::: EXTRAIT DU TEXTE

En peu de lignes, elle écrit le parcours du sujet de la naissance à la découverte de la loi, et les étapes qui y mènent. En peu de mots elle écrit une leçon pour nous : le lien de la honte au sexe, le lien de la honte à la mort, le lien de la honte à la castration. Mais sans doute l’aurez vous remarqué, le plus important est la dimension de naissance par la honte ; « je nais d’elle ». Je dois dire que l’analyse peut avoir cette vertu de reconduire le sujet analysant en ce point.

Avec G.A. Goldschmidt et son beau livre Le poing dans la bouche[5], le chemin de la honte diffère quelque peu. Cet homme a eu de gros démêlés avec la langue mais ce n’est pas ce point que je développerai là, je me limite à son rapport à la honte, en grande partie liée à des conduites de flagellation et d’onanisme qu’il articule très justement à ce qu’il appelle le vide au centre de l’être, et par là ramène à la honte qui sur un bord est sexuelle et sur l’autre liée à la langue maternelle perdue puis retrouvée.

J’ai choisi d’en parler parce qu’il me semble paradigmatique de ce qu’est l’affect de honte, dans l’exacte mesure où, différemment de Cixous, il la fait valoir comme nœud, comme relevant de deux sources, celle de lalangue et celle du sexe.Il se trouve qu’Allemand et juif sans le savoir puisque sa famille a versé dans le protestantisme, il impute à la langue nazie d’avoir commis le crime majeur, celui d’avoir tordu, dénaturé, détruit, tué sa langue allemande maternelle, crime qui vient entériner la nécessité de disparaître dans laquelle il s’est trouvé : honte d’exister, honte d’une existence illégitime : « J’étais coupable de mon innocence, de cet état de faute sans culpabilité. Sciemment les adultes acculaient à la honte indicible…mais dont on ne savait pas encore qu’elle pouvait vous mener à une inexpugnable souveraineté… : je suis, en dépit de vous[6]. »

Cette honte d’exister redouble ce qu’il a posé d’emblée – il n’est pas sans se référer à la psychanalyse – la séparation du sujet et de l’être, inatteignable par la parole, découverte dans un moment d’ivresse, d’exaltation. « Une fulguration dont naît l’assise qui sera invariable tout au long de la vie. Ce fut une ivresse brève : un élancement, un surgissement, un enthousiasme indicible, une exaltation qui m’arracha des larmes, à sentir que ce point central sans appui et hors des mots était bien ce autour de quoi le langage allait se disposer sans y accéder, point vide qui donnait lieu aux mots[7]. » Point confirmé quelques pages plus loin : « Ce point vide, ce basculement vers ce qu’on est et qui ne contient rien, cet être soi[8]… »

::::::
::: LIGNES RÉPERTORIÉES

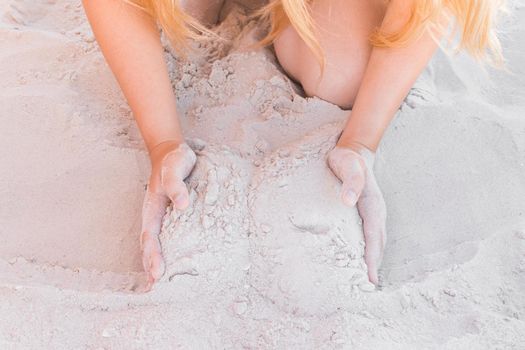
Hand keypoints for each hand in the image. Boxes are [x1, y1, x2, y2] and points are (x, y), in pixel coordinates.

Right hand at [141, 141, 196, 289]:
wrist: (172, 152)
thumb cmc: (174, 160)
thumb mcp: (175, 166)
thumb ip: (177, 185)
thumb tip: (184, 205)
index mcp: (152, 207)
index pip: (150, 235)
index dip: (153, 255)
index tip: (158, 272)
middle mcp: (155, 215)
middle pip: (150, 245)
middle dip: (151, 266)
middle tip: (157, 289)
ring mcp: (163, 217)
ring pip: (159, 244)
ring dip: (157, 263)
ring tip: (160, 286)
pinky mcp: (174, 217)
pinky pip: (170, 237)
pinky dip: (170, 253)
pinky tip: (176, 265)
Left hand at [327, 144, 386, 284]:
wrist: (353, 150)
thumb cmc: (348, 159)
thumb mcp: (349, 166)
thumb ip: (351, 182)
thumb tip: (348, 201)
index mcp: (373, 206)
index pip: (373, 238)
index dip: (371, 259)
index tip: (369, 279)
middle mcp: (376, 213)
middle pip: (377, 245)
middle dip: (373, 266)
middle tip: (366, 290)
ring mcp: (372, 214)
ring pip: (374, 242)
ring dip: (371, 260)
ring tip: (364, 282)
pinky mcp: (365, 213)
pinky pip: (368, 236)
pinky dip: (366, 251)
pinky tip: (357, 260)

::::::

» CONSIGNE:
Traduisez en anglais cette phrase tirée de l’extrait sur la honte : « Je dois dire que l’analyse peut avoir cette vertu de reconduire le sujet analysant en ce point. »

» SOLUTION:
I must say that analysis can have the virtue of leading the analyzing subject back to this point.